Natural gas prices are expected to remain weak for the remainder of 2009 but could rebound to $6.75/mmbtu in 2010 as production declines start to balance out the market, said Waqar Syed, VP & director, institutional research, Tristone Capital. He was speaking at the 2009 IADC Drilling Onshore Conference & Exhibition on 21 May in Houston.
Talking about the “shale gas revolution” that has changed this industry, Mr Syed noted that there has been a step change in US natural gas reserves in this decade – they have risen by 42% since 2000. In fact, recent reserve growth has exceeded well count growth, with a 9% rig count increase boosting production by 11% in 2006-08.

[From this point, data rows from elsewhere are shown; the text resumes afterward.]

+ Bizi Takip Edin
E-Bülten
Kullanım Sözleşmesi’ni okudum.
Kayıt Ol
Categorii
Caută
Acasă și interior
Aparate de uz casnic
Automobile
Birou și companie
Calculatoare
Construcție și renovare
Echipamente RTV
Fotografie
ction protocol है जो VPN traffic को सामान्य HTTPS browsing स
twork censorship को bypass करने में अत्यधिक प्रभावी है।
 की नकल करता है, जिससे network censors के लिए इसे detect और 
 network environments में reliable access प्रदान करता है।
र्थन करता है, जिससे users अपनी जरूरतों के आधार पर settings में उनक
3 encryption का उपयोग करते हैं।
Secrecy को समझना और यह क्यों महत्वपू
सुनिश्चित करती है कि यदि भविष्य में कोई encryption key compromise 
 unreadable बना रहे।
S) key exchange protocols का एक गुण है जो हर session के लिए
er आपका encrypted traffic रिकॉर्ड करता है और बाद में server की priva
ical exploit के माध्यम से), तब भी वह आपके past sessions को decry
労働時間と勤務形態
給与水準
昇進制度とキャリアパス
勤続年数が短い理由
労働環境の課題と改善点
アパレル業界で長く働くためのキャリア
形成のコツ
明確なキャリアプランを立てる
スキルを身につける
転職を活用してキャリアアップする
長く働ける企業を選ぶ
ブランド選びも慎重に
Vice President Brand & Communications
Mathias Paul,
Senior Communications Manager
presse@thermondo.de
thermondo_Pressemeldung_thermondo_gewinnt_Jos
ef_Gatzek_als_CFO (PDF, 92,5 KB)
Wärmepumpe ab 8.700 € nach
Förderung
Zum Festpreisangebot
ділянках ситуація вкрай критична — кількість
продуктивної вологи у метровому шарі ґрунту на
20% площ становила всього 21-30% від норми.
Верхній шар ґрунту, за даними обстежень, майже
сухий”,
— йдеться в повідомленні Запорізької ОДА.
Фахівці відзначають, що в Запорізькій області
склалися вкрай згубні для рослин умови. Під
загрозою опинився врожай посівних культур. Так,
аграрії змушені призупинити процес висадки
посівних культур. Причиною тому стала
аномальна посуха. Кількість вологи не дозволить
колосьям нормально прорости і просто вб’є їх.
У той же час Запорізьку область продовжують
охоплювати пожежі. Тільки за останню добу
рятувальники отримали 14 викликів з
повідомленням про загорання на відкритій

In this downturn, he noted that horizontal drilling (down 46% from peak) has fared much better than vertical drilling (down 62% from peak), due to the shales. In fact, low-supply cost plays like the Haynesville, Fayetteville and Marcellus have continued to provide a strong horizontal rig count, while others like the Barnett Shale have sagged.
“The interesting thing is that all these shale plays are more economical than the rest of natural gas drilling,” Mr Syed said. He estimated that the weighted shale supply cost is $5.10/mmbtu, but that could be even further reduced to $4/mmbtu or less with improved efficiency and cuts in supply costs.
On the rig demand side, Mr Syed estimated that, going forward, approximately 1,240 gas rigs and 300 oil rigs will be required, with 60-65% of them drilling horizontal/directional wells.
On the rig supply side, industry capacity is estimated to be around 2,471 rigs, although roughly 37% of these rigs have not seen any major upgrades and are likely candidates for retirement.
The 18% that are considered “high tech” or “high spec” have computerized controls that allow for better coordination with new-generation downhole drilling assemblies and new designs that reduce mobilization times, he said. It will be these rigs – designed for efficient exploitation of resource plays – that will emerge in the next up-cycle and enjoy higher utilization, he asserted.
Overall, Mr Syed concluded that although recovery is forecast for 2010, it will be the global economic activity that will determine the pace of that recovery.